**** Reading text
At least 289 invasive species surfed on debris from the Japanese tsunami in 2011 to the shores of the West Coast of America, a study released Thursday has found. The incredible transpacific crossings were made possible by the proliferation of non-biodegradable materials like plastics and fiberglass, which were capable of drifting for a year and a half or more as the ocean currents buoyed them — and their tiny living cargo — west.
[Marine sciences professor James T.] Carlton called it remarkable that such a wide range of species — which also included barnacles, worms, and tiny filter-feeders called bryozoans — could survive the journey across the northern Pacific. In many cases, these passages took years, longer than the life spans of the individual organisms. The authors [of the study] concluded that not only did these creatures adapt to an open ocean where food was scarcer than in rich coastal waters, they were also able to reproduce, in some cases for at least three generations, before reaching the North American coast.
********
### Problem 1
Retype the tsunami debris passage from "At least 289" to "cargo — west.".
### Problem 2
According to the tsunami debris passage, what non-biodegradable materials made the transpacific crossings possible?
### Problem 3
Proceed with the tsunami debris passage, writing on from its final sentence.
**** Extracted records
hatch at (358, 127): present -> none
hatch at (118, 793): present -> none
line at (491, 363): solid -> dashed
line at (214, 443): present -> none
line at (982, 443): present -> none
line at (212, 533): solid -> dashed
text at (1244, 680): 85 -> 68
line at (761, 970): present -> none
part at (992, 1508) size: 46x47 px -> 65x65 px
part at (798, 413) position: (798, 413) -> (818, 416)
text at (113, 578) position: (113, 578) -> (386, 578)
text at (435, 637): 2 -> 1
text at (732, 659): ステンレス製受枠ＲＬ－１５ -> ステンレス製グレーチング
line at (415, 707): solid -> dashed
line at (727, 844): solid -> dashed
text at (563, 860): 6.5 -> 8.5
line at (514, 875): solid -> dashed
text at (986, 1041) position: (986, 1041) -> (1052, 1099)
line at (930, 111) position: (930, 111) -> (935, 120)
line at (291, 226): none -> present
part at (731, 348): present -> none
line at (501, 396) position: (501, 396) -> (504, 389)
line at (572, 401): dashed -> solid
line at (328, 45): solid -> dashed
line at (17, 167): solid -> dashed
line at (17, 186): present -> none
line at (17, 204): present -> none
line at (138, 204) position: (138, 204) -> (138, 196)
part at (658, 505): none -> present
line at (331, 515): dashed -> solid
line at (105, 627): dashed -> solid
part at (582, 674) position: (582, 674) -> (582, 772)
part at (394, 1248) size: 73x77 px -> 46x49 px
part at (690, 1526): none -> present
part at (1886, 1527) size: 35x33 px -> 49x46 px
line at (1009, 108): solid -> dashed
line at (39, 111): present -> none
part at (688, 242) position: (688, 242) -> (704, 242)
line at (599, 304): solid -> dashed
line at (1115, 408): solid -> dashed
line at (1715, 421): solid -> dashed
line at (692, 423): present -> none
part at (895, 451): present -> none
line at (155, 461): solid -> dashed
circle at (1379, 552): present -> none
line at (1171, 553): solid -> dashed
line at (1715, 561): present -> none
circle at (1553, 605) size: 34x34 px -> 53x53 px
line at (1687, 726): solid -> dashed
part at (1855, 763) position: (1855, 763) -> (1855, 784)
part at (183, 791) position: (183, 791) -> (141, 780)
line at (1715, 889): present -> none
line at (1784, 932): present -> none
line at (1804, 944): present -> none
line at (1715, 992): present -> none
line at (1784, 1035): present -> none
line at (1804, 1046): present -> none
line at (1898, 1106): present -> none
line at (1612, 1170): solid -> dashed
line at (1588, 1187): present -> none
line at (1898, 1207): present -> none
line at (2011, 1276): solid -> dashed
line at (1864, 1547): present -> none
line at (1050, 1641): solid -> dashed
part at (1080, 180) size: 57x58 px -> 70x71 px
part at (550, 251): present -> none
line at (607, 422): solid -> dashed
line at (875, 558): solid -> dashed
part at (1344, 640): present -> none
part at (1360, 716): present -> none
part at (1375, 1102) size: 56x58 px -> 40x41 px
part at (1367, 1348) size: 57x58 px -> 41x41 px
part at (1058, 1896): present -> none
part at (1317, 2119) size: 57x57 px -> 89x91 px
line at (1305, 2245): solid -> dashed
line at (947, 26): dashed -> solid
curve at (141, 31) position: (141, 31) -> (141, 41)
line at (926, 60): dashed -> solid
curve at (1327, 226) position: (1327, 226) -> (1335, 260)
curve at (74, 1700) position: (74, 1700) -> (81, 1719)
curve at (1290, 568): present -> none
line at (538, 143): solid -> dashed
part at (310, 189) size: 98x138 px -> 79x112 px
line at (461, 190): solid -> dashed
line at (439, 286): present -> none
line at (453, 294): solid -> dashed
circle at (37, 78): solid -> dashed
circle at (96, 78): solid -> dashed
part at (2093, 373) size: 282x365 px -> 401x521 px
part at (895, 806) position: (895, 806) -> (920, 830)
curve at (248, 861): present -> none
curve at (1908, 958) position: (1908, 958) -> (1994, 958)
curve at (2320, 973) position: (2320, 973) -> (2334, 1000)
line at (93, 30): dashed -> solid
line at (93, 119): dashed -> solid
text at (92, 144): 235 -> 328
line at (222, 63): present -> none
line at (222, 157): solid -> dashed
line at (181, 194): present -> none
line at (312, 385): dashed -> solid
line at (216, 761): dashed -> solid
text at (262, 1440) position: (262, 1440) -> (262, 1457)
********
### Answer area 1
At least 289 invasive species surfed on debris from the Japanese tsunami in 2011 to the shores of the West Coast of America, a study released Thursday has found. The incredible transpacific crossings were made possible by the proliferation of non-biodegradable materials like plastics and fiberglass, which were capable of drifting for a year and a half or more as the ocean currents buoyed them — and their tiny living cargo — west.

### Answer area 2
Plastics and fiberglass.

### Answer area 3
"We found that hundreds of species could survive for multiple generations at sea," said Dr. Carlton, who is a former director of William's Maritime Studies Program in Mystic Seaport, Connecticut. "They could do this so long as their rafts did not dissolve or sink." [The New York Times]
Biology professor Steven L. Chown told The New York Times that what scientists are witnessing is an entirely new, man-made form of animal travel. "We have created a new ecological process, the process of mega-rafting," he said.